Zmiany w prawie, kampanie społeczne, kursy samoobrony, monitoring i ochrona to rozwiązania, jakich dyrektorzy szpitali oczekiwaliby od kierownictwa Ministerstwa Zdrowia po serii ataków na personel medyczny – 88,2 proc. z nich potwierdziło, iż w ostatnim roku w zarządzanych przez nich podmiotach doszło do incydentów, w których pacjenci lub osoby trzecie stwarzali zagrożenie dla bezpieczeństwa pracowników.
„Rzeczpospolita” spytała zarządzających o kwestie związane z bezpieczeństwem w podmiotach medycznych.
Wyniki ankiety przeprowadzonej we współpracy z Polską Federacją Szpitali, w której wzięły udział 34 osoby zarządzające takimi podmiotami, prowadzą do jednoznacznego wniosku – w szpitalach bezpiecznie nie jest i nie chodzi tu o bezpieczeństwo pacjentów.
Strach w szpitalach.
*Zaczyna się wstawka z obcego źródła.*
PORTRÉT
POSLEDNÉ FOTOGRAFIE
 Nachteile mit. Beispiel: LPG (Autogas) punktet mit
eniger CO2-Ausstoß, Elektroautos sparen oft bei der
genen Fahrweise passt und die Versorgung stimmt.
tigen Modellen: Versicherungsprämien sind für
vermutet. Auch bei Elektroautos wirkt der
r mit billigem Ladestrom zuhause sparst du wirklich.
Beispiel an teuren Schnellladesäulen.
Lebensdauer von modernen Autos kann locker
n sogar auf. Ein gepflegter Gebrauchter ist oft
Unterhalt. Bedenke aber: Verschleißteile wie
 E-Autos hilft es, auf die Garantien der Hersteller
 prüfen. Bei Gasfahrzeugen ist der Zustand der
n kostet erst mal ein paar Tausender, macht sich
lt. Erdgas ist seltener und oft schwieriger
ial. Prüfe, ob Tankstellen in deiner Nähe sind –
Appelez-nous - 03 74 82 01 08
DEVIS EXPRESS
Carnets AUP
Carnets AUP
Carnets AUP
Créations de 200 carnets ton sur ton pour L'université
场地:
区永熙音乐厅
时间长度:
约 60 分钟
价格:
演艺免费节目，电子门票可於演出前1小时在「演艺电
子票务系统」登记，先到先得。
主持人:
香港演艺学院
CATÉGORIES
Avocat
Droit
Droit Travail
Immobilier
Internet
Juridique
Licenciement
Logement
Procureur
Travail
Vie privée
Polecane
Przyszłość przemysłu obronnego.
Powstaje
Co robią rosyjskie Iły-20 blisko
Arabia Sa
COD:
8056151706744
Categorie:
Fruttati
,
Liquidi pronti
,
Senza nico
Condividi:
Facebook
Jakie zmiany są oczekiwane?
„Rzeczpospolita” podała:
- 88,2 proc. dyrektorów szpitali, którzy odpowiedzieli na pytania, potwierdziło, iż w ostatnim roku w zarządzanych przez nich podmiotach doszło do incydentu, w którym pacjent lub osoba trzecia stwarzała zagrożenie dla bezpieczeństwa pracownika szpitala.
- 94,1 proc. przyznało, iż zdarza się, iż lekarze zatrudnieni w szpitalu padają ofiarą pogróżek lub wyzwisk.
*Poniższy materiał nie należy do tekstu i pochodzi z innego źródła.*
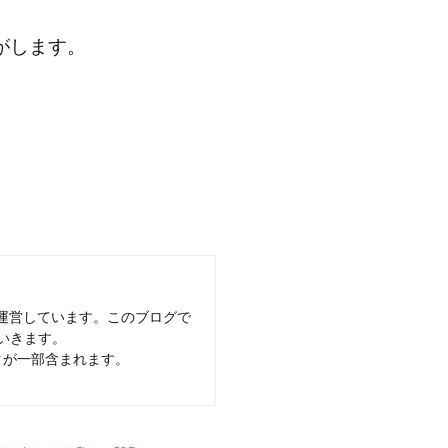
がします。
運営しています。このブログで
いきます。
クが一部含まれます。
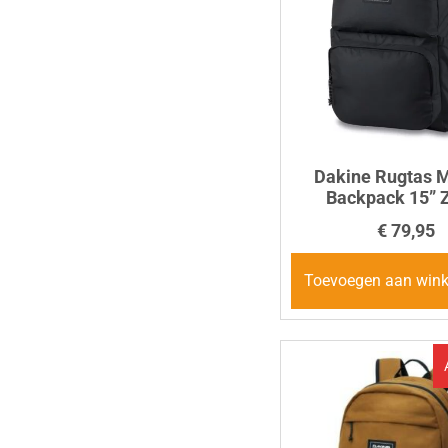
Dakine Rugtas 
Backpack 15” 
€
79,95
Toevoegen aan win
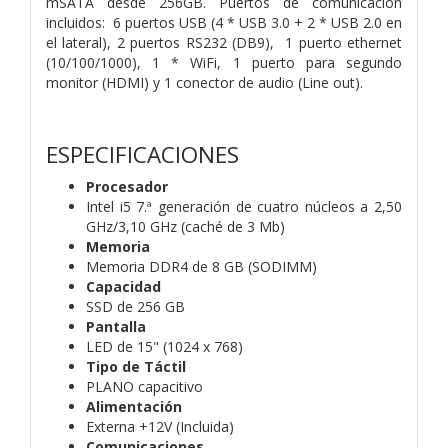
mSATA desde 256GB. Puertos de comunicación
incluidos: 6 puertos USB (4 * USB 3.0 + 2 * USB 2.0 en
el lateral), 2 puertos RS232 (DB9), 1 puerto ethernet
(10/100/1000), 1 * WiFi, 1 puerto para segundo
monitor (HDMI) y 1 conector de audio (Line out).
ESPECIFICACIONES
Procesador
Intel i5 7.ª generación de cuatro núcleos a 2,50
GHz/3,10 GHz (caché de 3 Mb)
Memoria
Memoria DDR4 de 8 GB (SODIMM)
Capacidad
SSD de 256 GB
Pantalla
LED de 15" (1024 x 768)
Tipo de Táctil
PLANO capacitivo
Alimentación
Externa +12V (Incluida)
Comunicaciones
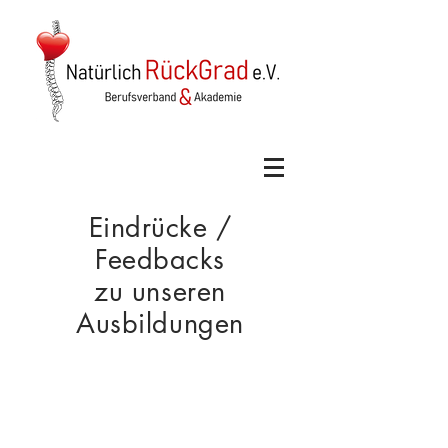
Eindrücke /
Feedbacks
zu unseren
Ausbildungen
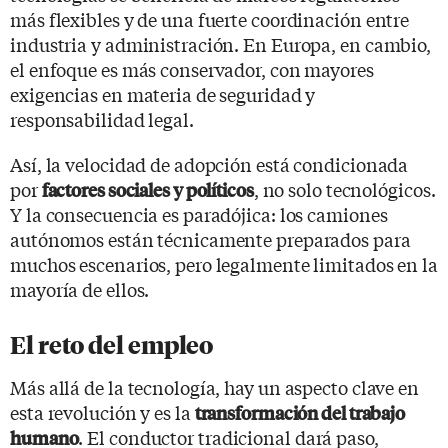
más flexibles y de una fuerte coordinación entre
industria y administración. En Europa, en cambio,
el enfoque es más conservador, con mayores
exigencias en materia de seguridad y
responsabilidad legal.
Así, la velocidad de adopción está condicionada
por
, no solo tecnológicos.
factores sociales y políticos
Y la consecuencia es paradójica: los camiones
autónomos están técnicamente preparados para
muchos escenarios, pero legalmente limitados en la
mayoría de ellos.
El reto del empleo
Más allá de la tecnología, hay un aspecto clave en
esta revolución y es la
transformación del trabajo
. El conductor tradicional dará paso,
humano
- 91,2 proc. respondentów deklarowało, iż odczuwa zagrożenie o siebie lub swoich pracowników w związku z agresywnymi zachowaniami pacjentów i osób trzecich.
„Rzeczpospolita” pytała też o oczekiwania wobec kierownictwa Ministerstwa Zdrowia, jeżeli chodzi o zapewnienie bezpieczeństwa pracownikom ochrony zdrowia.
Najwięcej – 45 proc. – respondentów akcentuje w swoich wypowiedziach potrzebę zmian legislacyjnych.
– Chodzi o wzmocnienie ochrony prawnej pracowników ochrony zdrowia, a przede wszystkim o zaostrzenie kar za agresję wobec personelu medycznego i wprowadzenie jasnej ścieżki zgłaszania takich incydentów. Dyrektorzy szpitali domagali się przy tym konsekwentnego i skutecznego egzekwowania przepisów wobec sprawców przemocy, a także kampanii społecznych o przemocy wobec medyków, kursów samoobrony dla personelu medycznego, szpitalnego monitoringu i ochrony w lecznicach – poinformowała „Rzeczpospolita”.